:: EXTRAIT DU DOCUMENT ::
....................

Le Conseil constitutionnel a été saisi le 25 avril 2022 par la Cour de cassation (chambre criminelle, arrêt n° 635 du 20 avril 2022), dans les conditions prévues à l'article 61-1 de la Constitution, d'une question prioritaire de constitutionnalité. Cette question a été posée pour M. Ibrahim K. par Me Raphaël Chiche, avocat au barreau de Paris. Elle a été enregistrée au secrétariat général du Conseil constitutionnel sous le n° 2022-1000 QPC. Elle est relative à la conformité aux droits et libertés que la Constitution garantit de l'article 99-3 du code de procédure pénale, dans sa rédaction résultant de la loi n° 2016-731 du 3 juin 2016 renforçant la lutte contre le crime organisé, le terrorisme et leur financement, et améliorant l'efficacité et les garanties de la procédure pénale, et de l'article 99-4 du même code, dans sa rédaction issue de la loi n° 2004-204 du 9 mars 2004 portant adaptation de la justice aux évolutions de la criminalité.

....................

:: EXERCICE ::
D'après l'extrait sur la saisine du Conseil constitutionnel, pourquoi la loi n° 2016-731 du 3 juin 2016 y est-elle citée ? Répondez en une à trois phrases. Les lignes présentées ensuite n'ont aucun lien avec l'extrait.

....................

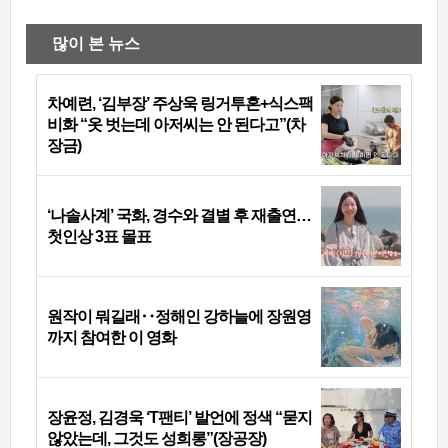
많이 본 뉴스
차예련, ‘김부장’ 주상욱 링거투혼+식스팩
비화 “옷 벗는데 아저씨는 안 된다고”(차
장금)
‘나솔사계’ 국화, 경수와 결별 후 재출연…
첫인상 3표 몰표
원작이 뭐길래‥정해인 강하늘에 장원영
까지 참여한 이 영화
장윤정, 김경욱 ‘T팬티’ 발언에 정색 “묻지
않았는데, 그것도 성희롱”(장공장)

....................

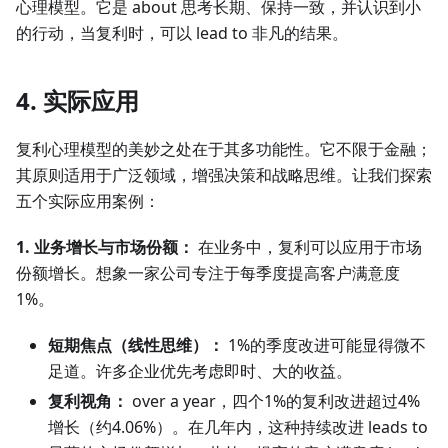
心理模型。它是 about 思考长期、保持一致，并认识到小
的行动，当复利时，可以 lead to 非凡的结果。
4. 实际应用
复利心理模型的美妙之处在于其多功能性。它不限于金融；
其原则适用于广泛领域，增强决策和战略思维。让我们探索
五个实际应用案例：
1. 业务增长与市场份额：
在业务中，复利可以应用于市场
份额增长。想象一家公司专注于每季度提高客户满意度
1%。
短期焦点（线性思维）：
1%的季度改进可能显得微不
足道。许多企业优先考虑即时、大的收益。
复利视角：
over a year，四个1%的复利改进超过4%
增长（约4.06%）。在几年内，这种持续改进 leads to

....................

:: RÉPONSE ::
Elle est citée parce que la question prioritaire de constitutionnalité porte sur l'article 99-3 du code de procédure pénale dans la rédaction qui résulte de cette loi. C'est donc cette version de l'article dont la conformité aux droits et libertés garantis par la Constitution est examinée.